La risposta non può essere una sola. Sul piano istituzionale servono presidi visibili dove i flussi sono più intensi, tecnologie di sorveglianza efficaci ma rispettose della privacy, cooperazione stretta fra forze dell’ordine, amministrazioni locali e soggetti privati (trasporti, retail, eventi) per prevenire e gestire i picchi. Sul fronte sociale funzionano gli interventi precoci su dispersione scolastica, povertà educativa e dipendenze, percorsi di inclusione per i minori a rischio e strumenti rapidi per chiudere i “buchi” urbani (illuminazione, spazi pubblici presidiati, arredo anti-degrado). Anche i cittadini possono giocare una parte, senza allarmismi ma con attenzione consapevole: pianificare i percorsi più illuminati, evitare distrazioni con lo smartphone in aree affollate, custodire i beni in modo discreto, usare i parcheggi più sorvegliati, segnalare subito alle forze dell’ordine situazioni sospette e utilizzare applicazioni e servizi di sicurezza messi a disposizione dai comuni.

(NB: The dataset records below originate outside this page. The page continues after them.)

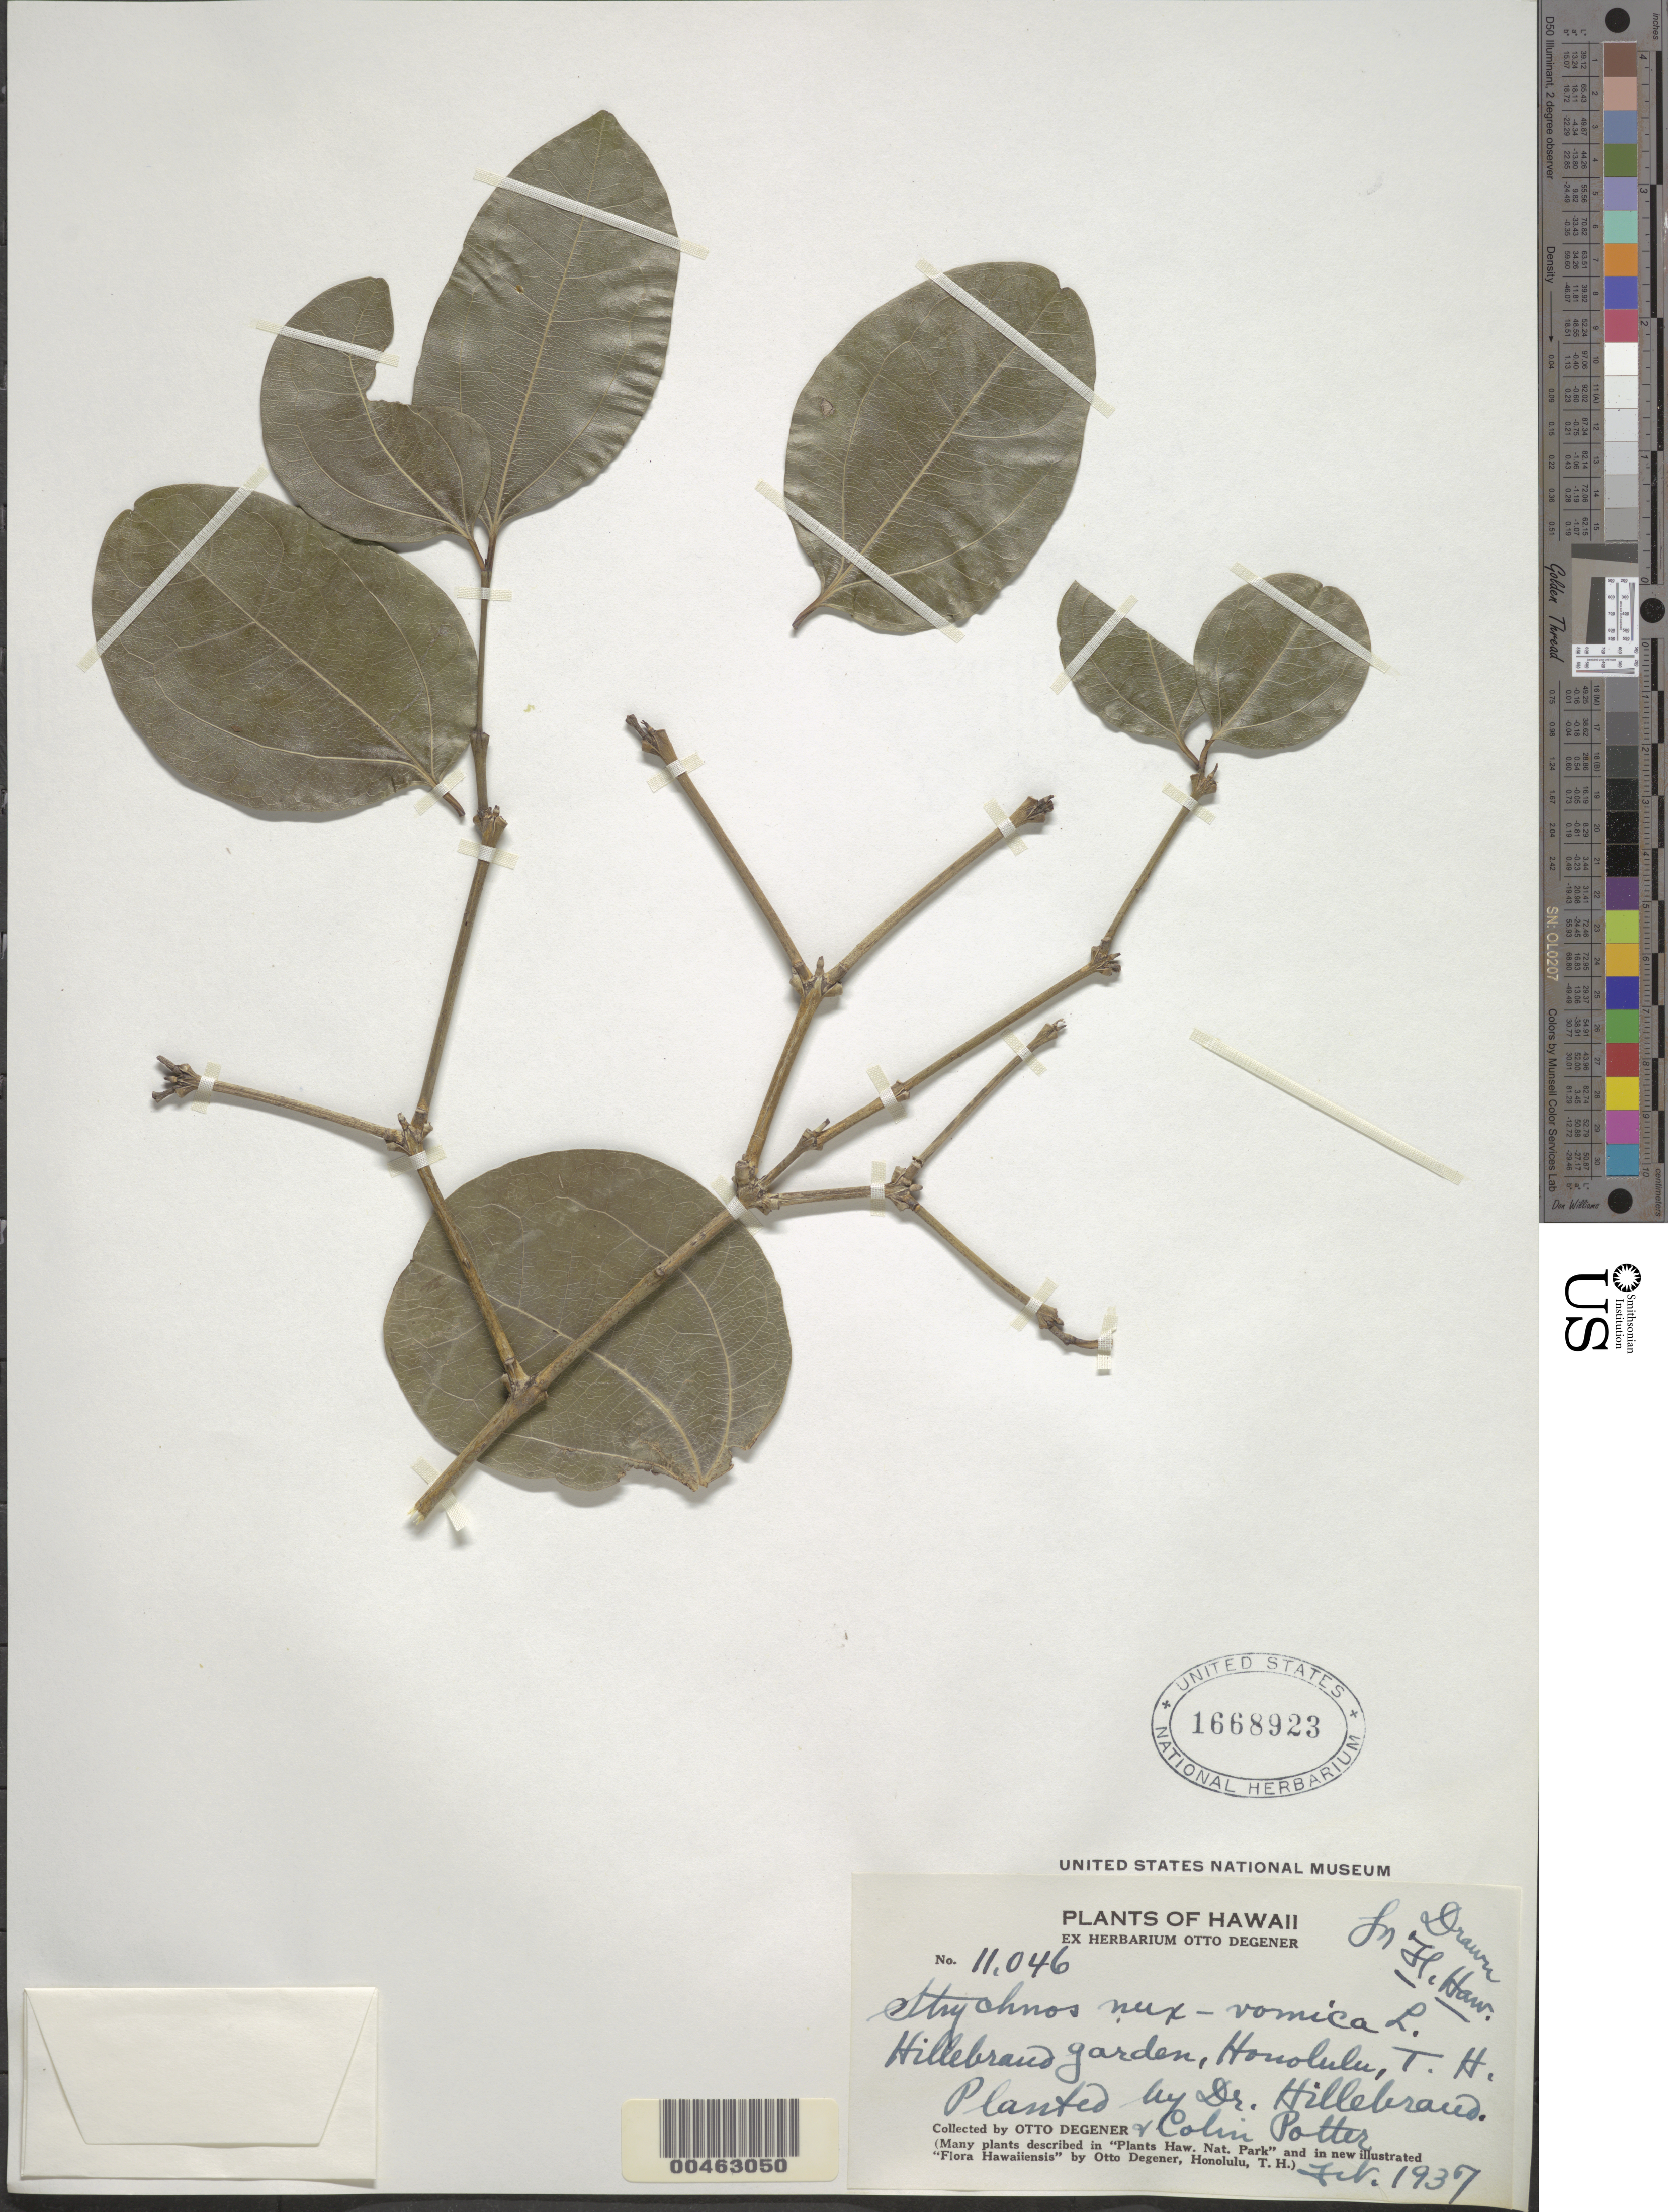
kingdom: Plantae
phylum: Tracheophyta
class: Magnoliopsida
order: Gentianales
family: Loganiaceae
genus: Strychnos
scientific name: Strychnos nux-vomica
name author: L.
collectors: O. Degener & C. Potter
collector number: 11046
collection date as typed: Feb 1937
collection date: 1937-02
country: United States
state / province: Hawaii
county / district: Honolulu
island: Oahu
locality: Hillebrand garden, Honolulu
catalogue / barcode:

La leggera flessione registrata nel primo semestre 2025 indica che strategie mirate e coordinate possono funzionare se accompagnate da continuità, valutazione dei risultati e aggiustamenti rapidi. Il tema resta sensibile perché la “sicurezza percepita” incide quanto quella statistica sulla qualità della vita urbana. Ma proprio per questo è importante leggere i dati con equilibrio: la risalita del 2024 non cancella i progressi di lungo periodo, e i segnali di raffreddamento del 2025 suggeriscono che la rotta può essere corretta. Per chi vive, lavora o studia in città la bussola resta duplice: informarsi bene e adottare abitudini prudenti, chiedendo in parallelo a istituzioni e operatori di continuare a investire in prevenzione, controllo di prossimità e rigenerazione degli spazi. Solo così il silenzio che cerchiamo nel nostro quotidiano — nei mezzi pubblici, nei quartieri, sotto casa — può tornare a essere la norma, non l’eccezione.